Les frères et les sœurs se retrouvent autour du cercueil pour se rassurer, pour être certain de ne pas vivre une hallucination qui broie la mémoire.
«Elle est là, dans un grand cercueil rouge, verni, lustré, lumineux, habillé de coussins et de parements qui lui font un grand nuage ouvert sur une mort vive. On l’a couchée presque vivante dans sa blouse jaune à fleurs blanches, sa préférée, ses mains jointes sur le ventre d’un bonheur tranquille comme si l’on voulait la faire sourire encore un peu.» (p.16)
L’écrivain, le frère abandonné, prend conscience de ces drames qui font les manchettes des journaux et de la télévision. La banale tragédie ou le grand spectacle que sont devenus les guerres maintenant.
Une itinérante retrouvée gelée dans une ruelle de Montréal par un froid sibérien; une jeune fille qui s’est pendue dans le garage familial après une rupture; un homme qui tue sa femme et ses enfants avant de rater son suicide. Toutes ces morts traumatisent les proches et les témoins. Comme un écho à sa propre fin qui approchera un jour ou l’autre, sur la pointe des pieds ou dans une bourrasque.
«J’entends déjà le bourdonnement que fait ma propre mort comme un ventre habité. Une grossesse dévorante qui se nourrit aux murmures de chaque heure, de chaque journée, prenant aux battements du cœur tous les instants échappés.» (p.65)
La tragédie familiale s’amalgame à ces décès qui marquent les jours, témoignent des folies, de l’indifférence, de la haine qui aveugle partout, de l’absurdité de la vie d’une certaine manière.

Bouleversement

Un sujet difficile, une écriture rugueuse pour témoigner de ce grand bouleversement qui retourne l’être.
Le lecteur s’arrache à cette lecture en guettant ses gestes et ses mouvements. Sa propre respiration devient obsédante et douloureuse même. Il faut souvent cet arrachement pour vivre pleinement face au temps qui saccage tout.
Un pari audacieux que relève Guy Lalancette parce que nous n’aimons guère s’attarder à la mort dans nos sociétés, la refusant et la niant même. Le romancier ramène cette réalité que nous avons tous connue avec la perte d’un père, d’une mère, d’un frère ou d’une sœur. Un court récit senti et poignant.
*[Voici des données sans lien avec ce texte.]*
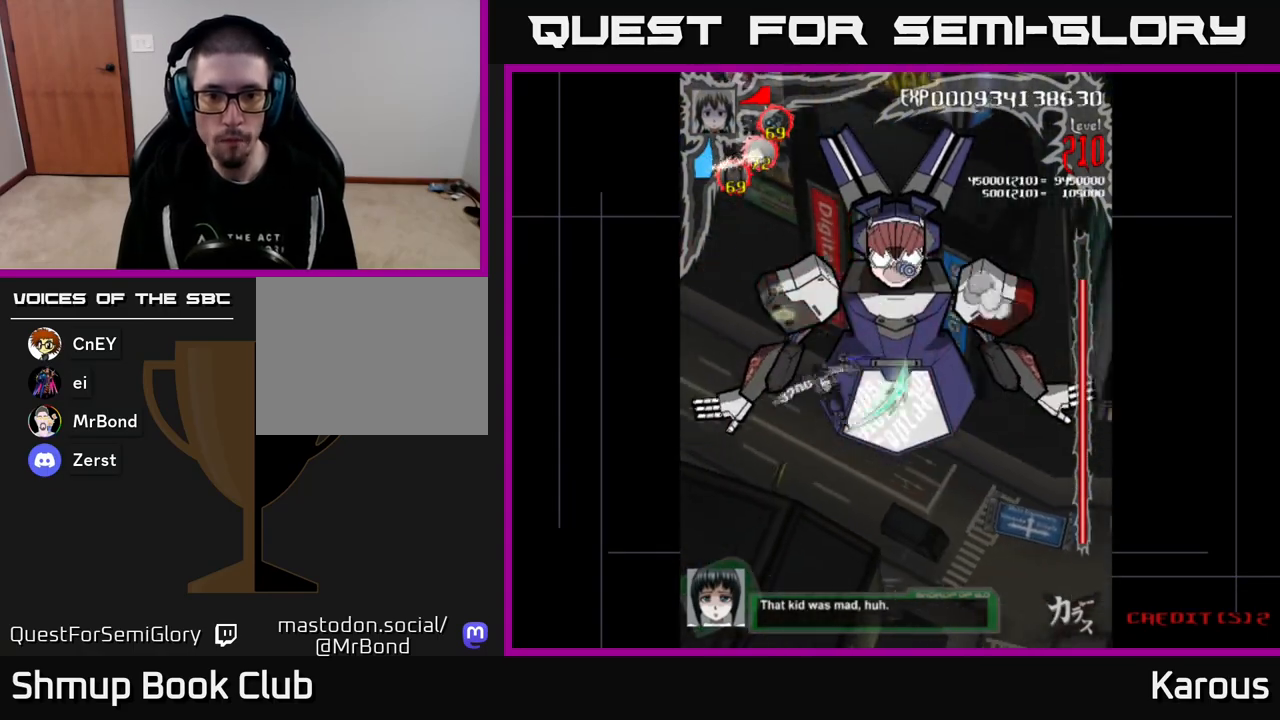
{"buttons": ["A", "DPAD_DOWN"], "events": [[50, "DPAD_LEFT", "up"], [167, "DPAD_UP", "up"], [183, "A", "down"], [183, "B", "up"], [183, "DPAD_DOWN", "down"], [367, "DPAD_DOWN", "up"], [367, "DPAD_LEFT", "down"], [433, "DPAD_LEFT", "up"], [450, "DPAD_DOWN", "down"]]}
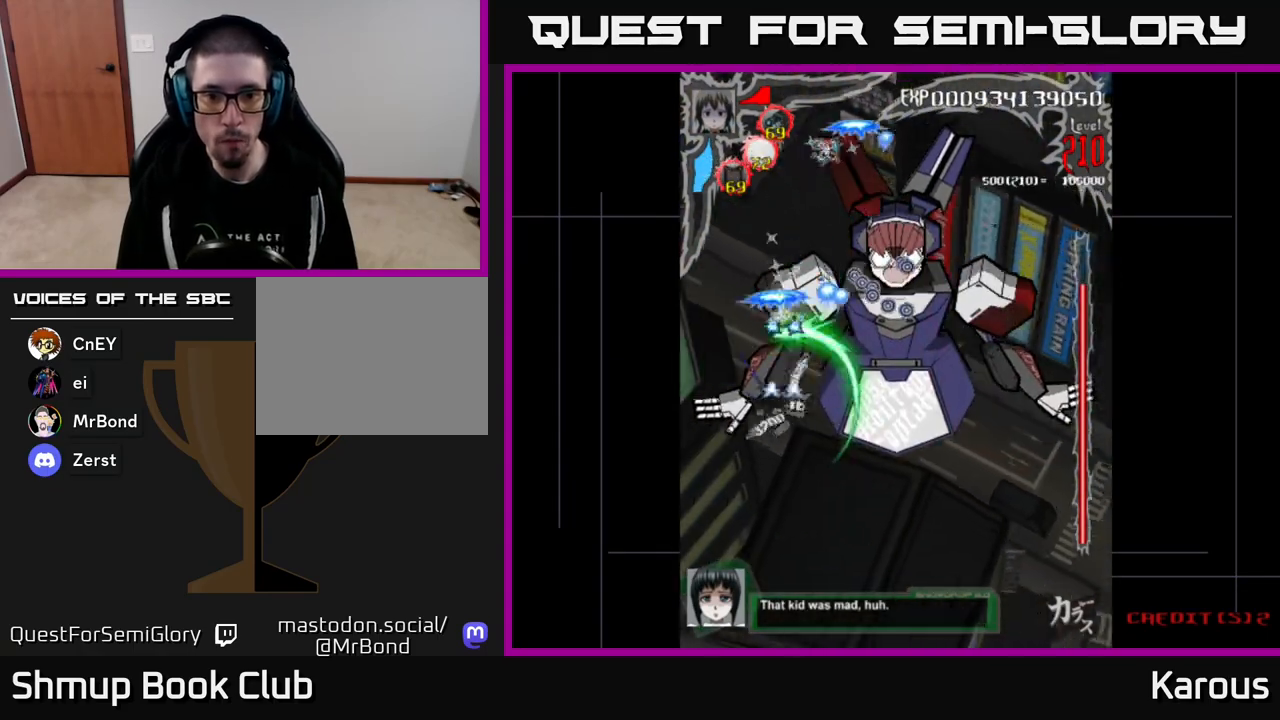
{"buttons": ["A", "DPAD_DOWN", "DPAD_RIGHT"], "events": [[433, "DPAD_RIGHT", "down"]]}
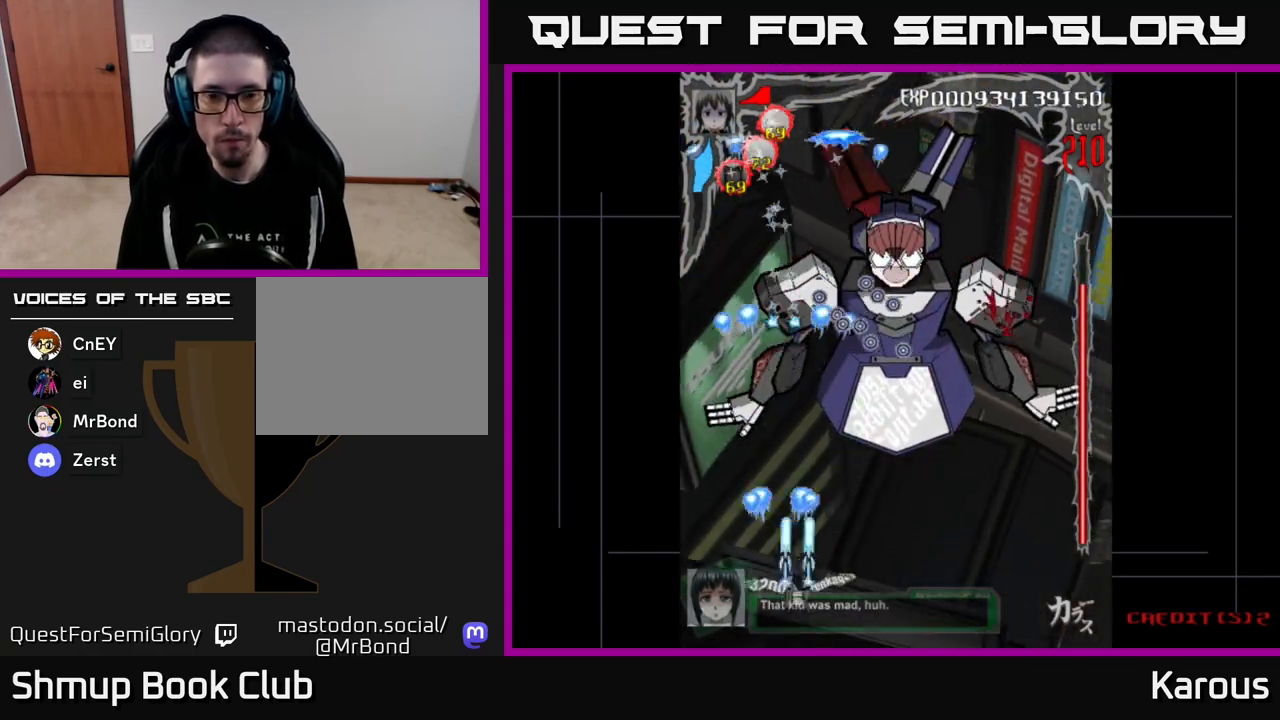
{"buttons": ["A", "DPAD_DOWN"], "events": [[50, "DPAD_RIGHT", "up"], [133, "DPAD_LEFT", "down"], [150, "DPAD_DOWN", "up"], [217, "DPAD_UP", "down"], [233, "DPAD_LEFT", "up"], [267, "DPAD_RIGHT", "down"], [383, "DPAD_RIGHT", "up"], [450, "DPAD_UP", "up"], [483, "DPAD_DOWN", "down"]]}
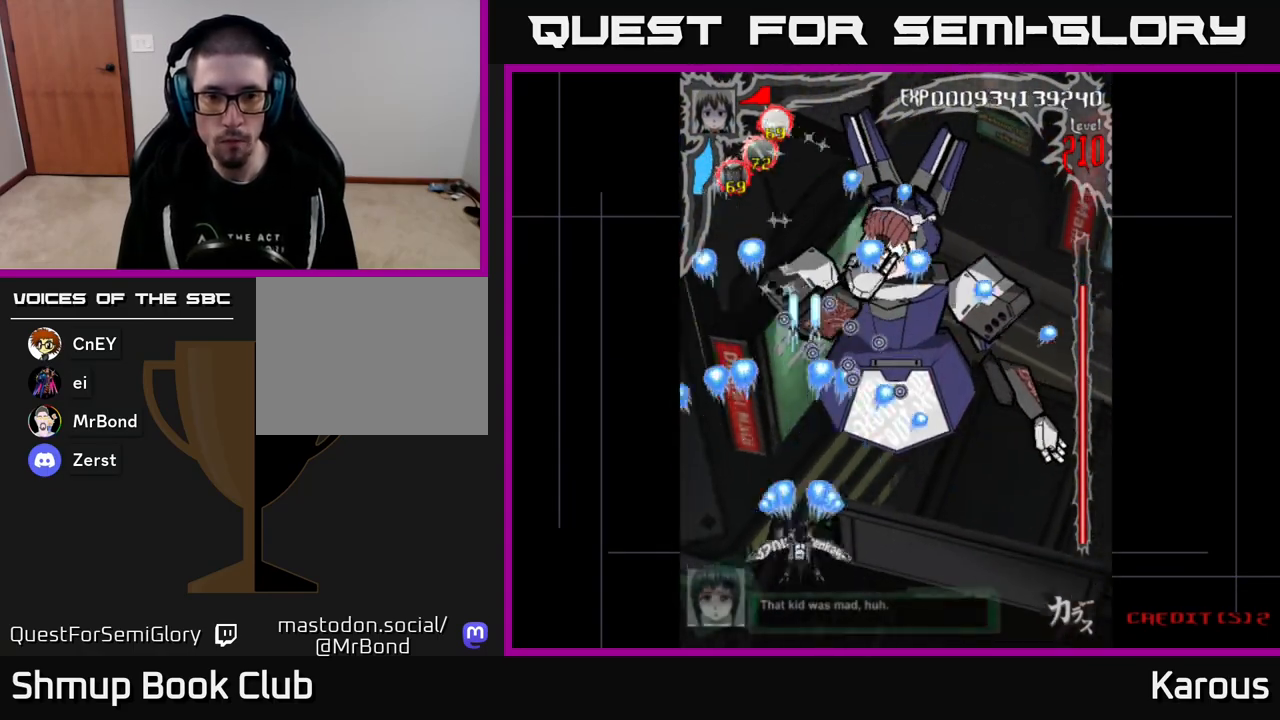
{"buttons": ["A", "DPAD_RIGHT"], "events": [[33, "DPAD_RIGHT", "down"], [117, "DPAD_DOWN", "up"], [233, "DPAD_DOWN", "down"], [300, "DPAD_DOWN", "up"]]}
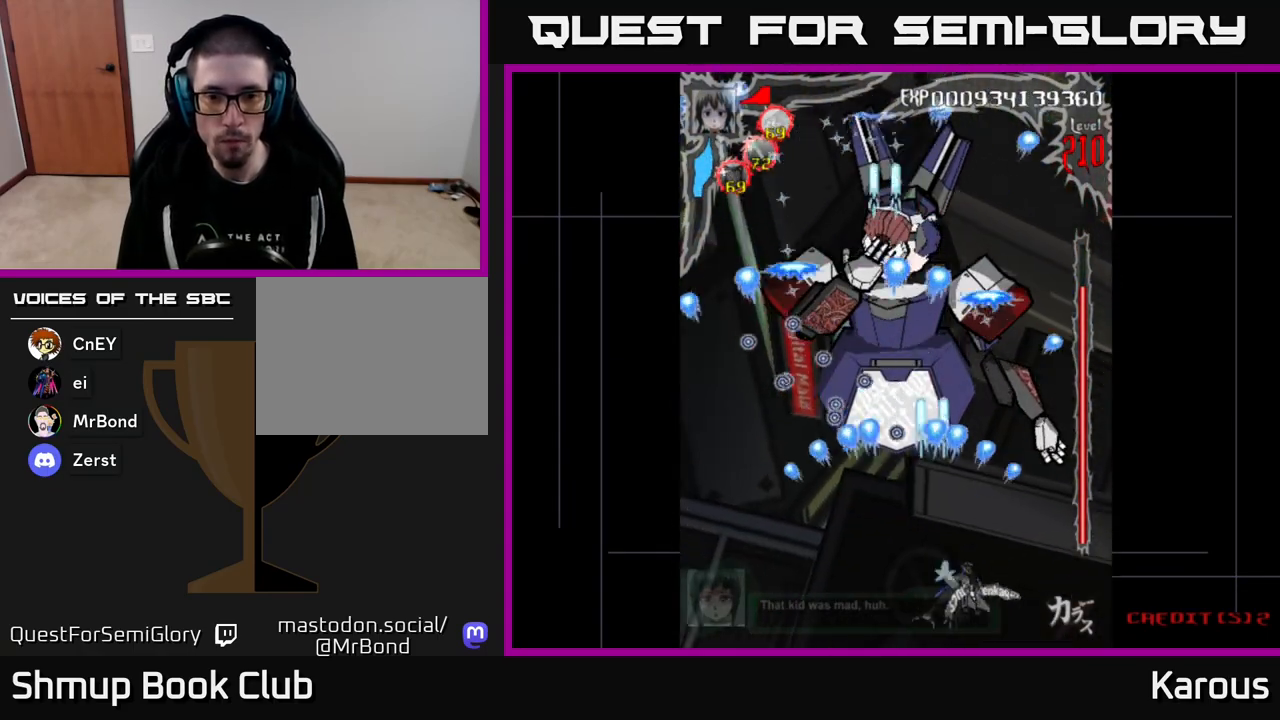
{"buttons": ["A", "DPAD_RIGHT"], "events": [[167, "DPAD_RIGHT", "up"], [183, "DPAD_LEFT", "down"], [483, "DPAD_LEFT", "up"], [500, "DPAD_RIGHT", "down"]]}
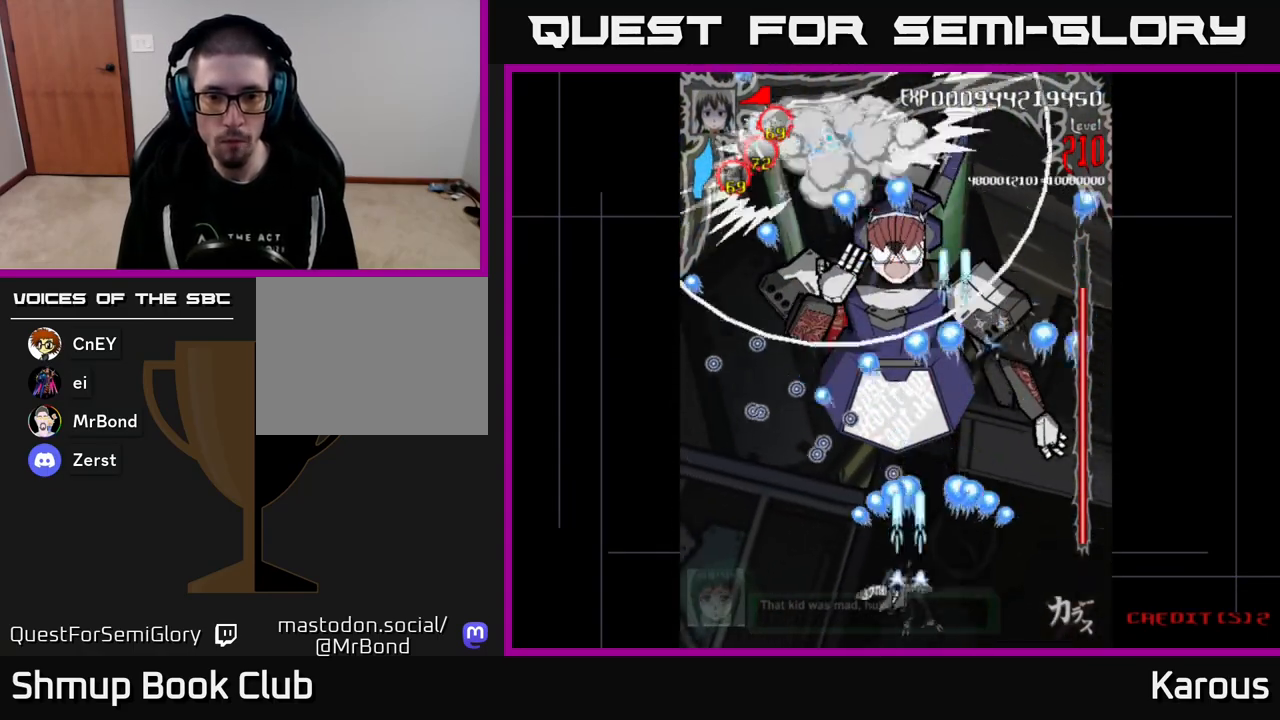
{"buttons": [], "events": [[100, "DPAD_RIGHT", "up"], [117, "DPAD_LEFT", "down"], [150, "A", "up"], [200, "DPAD_LEFT", "up"]]}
«Le bruit que fait la mort en tombant» de Guy Lalancette est publié chez VLB Éditeur. 
http://www.edvlb.com/guy-lalancette/auteur/lala1001

Robert Lalonde fait de sa vie une aventure

Robert Lalonde revient à la manière de «Iotékha», au «Monde sur le flanc de la truite» et «Où vont mourir les sizerins flammés en été» dans «Le seul instant». Des lectures, des réflexions et des découvertes qui s’enchevêtrent d’une façon unique.
Le récit présente aussi des pastels et des aquarelles de l’auteur. Une autre manière d’explorer l’univers qui l’entoure et le fascine. Une belle surprise aussi ! J’ignorais que Lalonde usait de la couleur.
Du 15 mai au 15 septembre 2009, l’écrivain s’installe à Sainte-Cécile-de-Milton. Il pleut quasi à tous les jours. Un été de nuages et d’ondées avec un soleil peureux. Il se rabat sur certaines lectures, l’écriture et quelques travaux. Et il y a ce ciel barbouillé qu’il tente de peindre.
«J’essaie encore, cette fois à la gouache. Il me faut parvenir à confisquer ce continuel ciel de pluie qui commence à me taper sur les nerfs. Bien sûr, c’est plus facile – à tout le moins pour partir. Je mélange les bleus, les gris, un soupçon de noir avec le blanc opalin et badigeonne ou plutôt, tamponne à l’éponge la feuille de ma mixture charbonneuse, labile, grossièrement orageuse.» (p.41)
Il n’en fera qu’un gâchis, mais ce n’est pas ce qui importe !

Lecteur

Robert Lalonde passe de Teilhard de Chardin à Oscar Wilde, d’Enrique Vila-Matas à Wittgenstein. Les livres traînent partout et il y puise au hasard de ses occupations ou de ses préoccupations. Ils sont nombreux les compagnons qui le houspillent et le figent entre deux gestes.
«Je ferme les yeux et me récite à voix basse ces mots de Jacques Rivière, qui a lui aussi dix-sept ans et qui écrit à son ami Alain-Fournier  - je les ai lus hier et les ai appris par cœur, comme autrefois mes prières : «Le bonheur n’est que cette palpitation précaire de la main tendue vers son bien. Ce n’est que cela. Et rien ne permet d’appeler autre chose le bonheur, puisque nous ne connaissons que cela.» (p.15)
Des jours où il oscille entre les tentatives d’écriture, les tableaux, des randonnées, des instants magiques où il surprend des chevreuils dans un boisé ou une paruline qui fait un éclat de lumière dans la grisaille du jour. L’étang l’attire, la lisière du bois, le ciel qui distille les nuages. Il va avec le chien, son compagnon de promenades, le chat qui disparaît et revient. Il explore la forêt environnante parce que «lire, c’est traduire», bousculer le monde familier et souvent étonnant.
L’écriture tente de cerner tout cela et de comprendre peut-être.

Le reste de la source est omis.